Standard Chartered has pushed its base-case price target for Ethereum to $7,500 by the end of the year, a big jump from an earlier $4,000 projection.
According to the bank’s digital assets team, growing demand from corporate treasury buyers and spot ETH products has driven the change in outlook.
Bank Raises Ethereum Target
The bank’s lead analyst expects fee growth on the Ethereum network and stronger institutional adoption to be key drivers for the move higher.
The bank also revised its longer-term numbers, lifting its 2028 target to $25,000 and laying out scenarios that push toward $40,000 by 2030. These wider targets reflect models where stablecoins and tokenized assets expand on Ethereum’s chain.
Institutional Buying Drives Demand
Data cited by market researchers points to heavy accumulation since June, with spot ETF flows and treasury firms together taking close to 4% of Ether’s circulating supply over that period.
ETHEREUM SEEN OUTPERFORMING BITCOIN
Standard Chartered says Ethereum’s outlook has improved and it is likely to outperform bitcoin. While weak bitcoin performance has weighed on the broader crypto market, rising institutional demand for ethereum and its dominance in stablecoins,…
— *Walter Bloomberg (@DeItaone) January 13, 2026
Treasury firms alone reportedly bought about 2.3 million ETH in just over two months, a pace that Standard Chartered says outstrips some previous accumulation phases seen in Bitcoin.
Ethereum Vs. Bitcoin
Standard Chartered’s note also argues that Ether could outperform Bitcoin, raising the possibility of the ETH/BTC ratio returning toward levels last seen during 2021’s run-up.

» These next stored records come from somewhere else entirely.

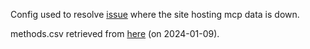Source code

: Config used to resolve [issue](https://github.com/DimensionalDevelopment/VanillaFix/issues/362) where the site hosting mcp data is down.

methods.csv retrieved from [here](https://maven.mcmoddev.com/de/oceanlabs/mcp/mcp_stable_nodoc/39-1.12/mcp_stable_nodoc-39-1.12.zip) (on 2024-01-09).
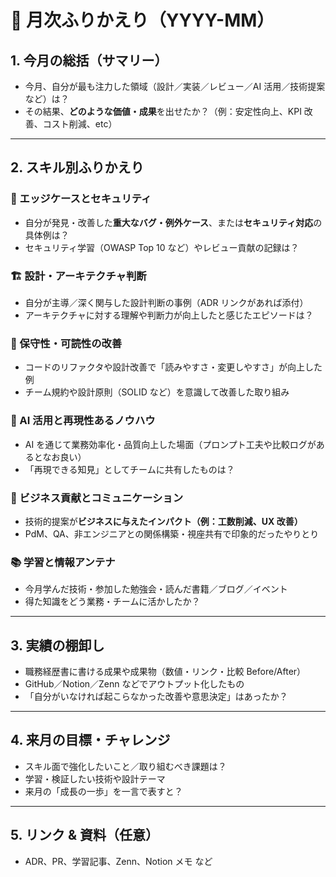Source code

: # 📅 月次ふりかえり（YYYY-MM）

## 1. 今月の総括（サマリー）

- 今月、自分が最も注力した領域（設計／実装／レビュー／AI 活用／技術提案など）は？
- その結果、**どのような価値・成果**を出せたか？（例：安定性向上、KPI 改善、コスト削減、etc）

---

## 2. スキル別ふりかえり

### 🧪 エッジケースとセキュリティ

- 自分が発見・改善した**重大なバグ・例外ケース**、または**セキュリティ対応**の具体例は？
- セキュリティ学習（OWASP Top 10 など）やレビュー貢献の記録は？

### 🏗 設計・アーキテクチャ判断

- 自分が主導／深く関与した設計判断の事例（ADR リンクがあれば添付）
- アーキテクチャに対する理解や判断力が向上したと感じたエピソードは？

### 🔧 保守性・可読性の改善

- コードのリファクタや設計改善で「読みやすさ・変更しやすさ」が向上した例
- チーム規約や設計原則（SOLID など）を意識して改善した取り組み

### 🤖 AI 活用と再現性あるノウハウ

- AI を通じて業務効率化・品質向上した場面（プロンプト工夫や比較ログがあるとなお良い）
- 「再現できる知見」としてチームに共有したものは？

### 💬 ビジネス貢献とコミュニケーション

- 技術的提案が**ビジネスに与えたインパクト（例：工数削減、UX 改善）**
- PdM、QA、非エンジニアとの関係構築・視座共有で印象的だったやりとり

### 📚 学習と情報アンテナ

- 今月学んだ技術・参加した勉強会・読んだ書籍／ブログ／イベント
- 得た知識をどう業務・チームに活かしたか？

---

## 3. 実績の棚卸し

- 職務経歴書に書ける成果や成果物（数値・リンク・比較 Before/After）
- GitHub／Notion／Zenn などでアウトプット化したもの
- 「自分がいなければ起こらなかった改善や意思決定」はあったか？

---

## 4. 来月の目標・チャレンジ

- スキル面で強化したいこと／取り組むべき課題は？
- 学習・検証したい技術や設計テーマ
- 来月の「成長の一歩」を一言で表すと？

---

## 5. リンク & 資料（任意）

- ADR、PR、学習記事、Zenn、Notion メモ など
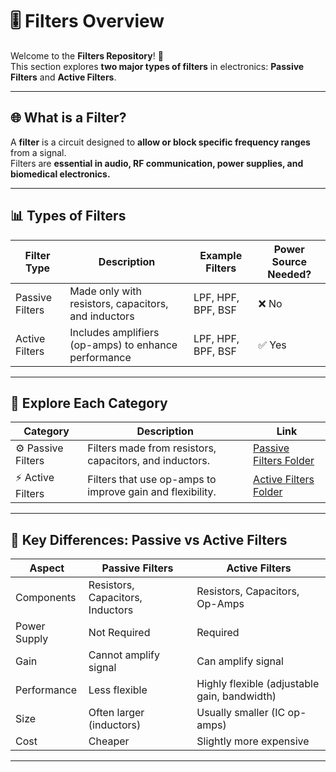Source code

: # 🎚️ Filters Overview

Welcome to the **Filters Repository**! 🎉  
This section explores **two major types of filters** in electronics: **Passive Filters** and **Active Filters**.

---

## 🌐 What is a Filter?

A **filter** is a circuit designed to **allow or block specific frequency ranges** from a signal.  
Filters are **essential in audio, RF communication, power supplies, and biomedical electronics.**

---

## 📊 Types of Filters

| Filter Type | Description | Example Filters | Power Source Needed? |
|--|--|--|--|
| Passive Filters | Made only with resistors, capacitors, and inductors | LPF, HPF, BPF, BSF | ❌ No |
| Active Filters | Includes amplifiers (op-amps) to enhance performance | LPF, HPF, BPF, BSF | ✅ Yes |

---

## 📂 Explore Each Category

| Category | Description | Link |
|--|--|--|
| ⚙️ Passive Filters | Filters made from resistors, capacitors, and inductors. | [Passive Filters Folder](./Passive_Filter) |
| ⚡ Active Filters | Filters that use op-amps to improve gain and flexibility. | [Active Filters Folder](./Active_Filters/README.md) |

---


## 🧰 Key Differences: Passive vs Active Filters

| Aspect | Passive Filters | Active Filters |
|--|--|--|
| Components | Resistors, Capacitors, Inductors | Resistors, Capacitors, Op-Amps |
| Power Supply | Not Required | Required |
| Gain | Cannot amplify signal | Can amplify signal |
| Performance | Less flexible | Highly flexible (adjustable gain, bandwidth) |
| Size | Often larger (inductors) | Usually smaller (IC op-amps) |
| Cost | Cheaper | Slightly more expensive |

---
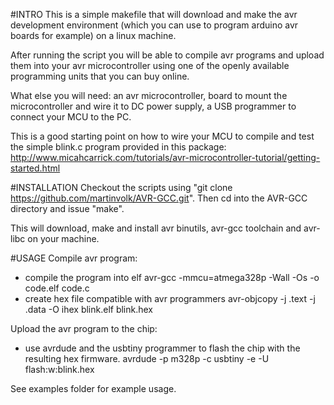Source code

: #INTRO
This is a simple makefile that will download and make the avr development environment (which you can use to program arduino avr boards for example) on a linux machine. 

After running the script you will be able to compile avr programs and upload them into your avr microcontroller using one of the openly available programming units that you can buy online. 

What else you will need: an avr microcontroller, board to mount the microcontroller and wire it to DC power supply, a USB programmer to connect your MCU to the PC. 

This is a good starting point on how to wire your MCU to compile and test the simple blink.c program provided in this package:
http://www.micahcarrick.com/tutorials/avr-microcontroller-tutorial/getting-started.html

#INSTALLATION
Checkout the scripts using "git clone https://github.com/martinvolk/AVR-GCC.git". Then cd into the AVR-GCC directory and issue "make". 

This will download, make and install avr binutils, avr-gcc toolchain and avr-libc on your machine. 

#USAGE
Compile avr program: 
- compile the program into elf
avr-gcc -mmcu=atmega328p -Wall -Os -o code.elf code.c
- create hex file compatible with avr programmers
avr-objcopy -j .text -j .data -O ihex blink.elf blink.hex

Upload the avr program to the chip: 
- use avrdude and the usbtiny programmer to flash the chip with the resulting hex firmware. 
avrdude -p m328p -c usbtiny -e -U flash:w:blink.hex

See examples folder for example usage. 
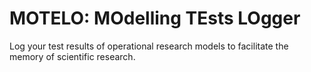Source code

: # MOTELO: MOdelling TEsts LOgger

Log your test results of operational research models to facilitate the memory of scientific research.
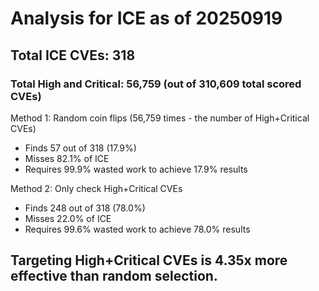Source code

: # Analysis for ICE as of 20250919

## Total ICE CVEs: 318
### Total High and Critical: 56,759 (out of 310,609 total scored CVEs)

Method 1: Random coin flips (56,759 times - the number of High+Critical CVEs)
  - Finds 57 out of 318 (17.9%)
  - Misses 82.1% of ICE
  - Requires 99.9% wasted work to achieve 17.9% results

Method 2: Only check High+Critical CVEs
  - Finds 248 out of 318 (78.0%)
  - Misses 22.0% of ICE
  - Requires 99.6% wasted work to achieve 78.0% results

## Targeting High+Critical CVEs is 4.35x more effective than random selection.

Based on the bank’s scenarios, weaker Bitcoin momentum combined with stronger real-world use of Ethereum might lift Ether’s price faster than Bitcoin’s in the months ahead.
Long-Term Upside Scenarios
Some headlines have pointed to even bigger long-range targets produced by the same models, including forecasts of $30,000 by 2029 and $40,000 by 2030 under more bullish assumptions.
These outcomes rely on a substantial expansion of stablecoin use, tokenized real-world assets, and continued staking demand that would remove supply from the market.
Independent forecasters remain split, and other banks have offered lower year-end projections, offering a reminder that expert views differ.
Meanwhile, market watchers caution, though, that relative moves depend heavily on ETF flows and corporate balance-sheet decisions.
Network Fundamentals And Risks
According to the bank, Ethereum’s large share of stablecoin activity and its role in decentralized finance make fee income and on-chain demand a meaningful part of valuation models.
That said, the bank notes that scale improvements and Layer 1 throughput will matter a lot if big, traditional finance transactions migrate onchain.
The research also warns that shifts in macro conditions, outflows from major ETFs, or regulatory setbacks could change the math quickly.